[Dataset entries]
Start of Block

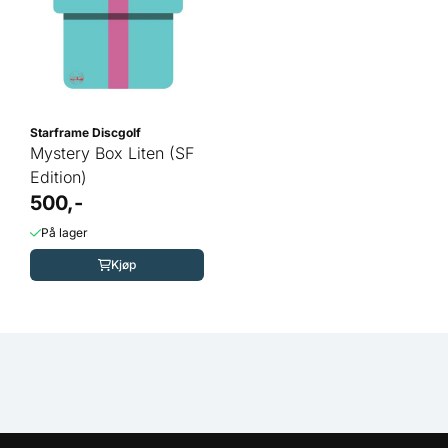
Starframe Discgolf
Mystery Box Liten (SF
Edition)
500,-
På lager
Kjøp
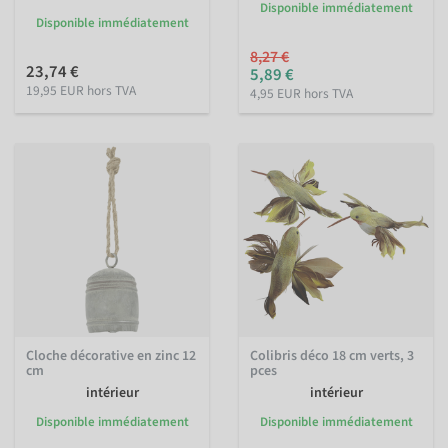
Disponible immédiatement
Disponible immédiatement
8,27 €
23,74 €
5,89 €
19,95 EUR hors TVA
4,95 EUR hors TVA
Cloche décorative en zinc 12
Colibris déco 18 cm verts, 3
cm
pces
intérieur
intérieur
Disponible immédiatement
Disponible immédiatement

End of Block

Exercise |
Retype every entry above exactly, leaving out the pictures.

Solution to this problem |
Starframe Discgolf
Mystery Box Liten (SF
Edition)
500,-
På lager
Kjøp
Disponible immédiatement
Disponible immédiatement
8,27 €
23,74 €
5,89 €
19,95 EUR hors TVA
4,95 EUR hors TVA
Cloche décorative en zinc 12
Colibris déco 18 cm verts, 3
cm
pces
intérieur
intérieur
Disponible immédiatement
Disponible immédiatement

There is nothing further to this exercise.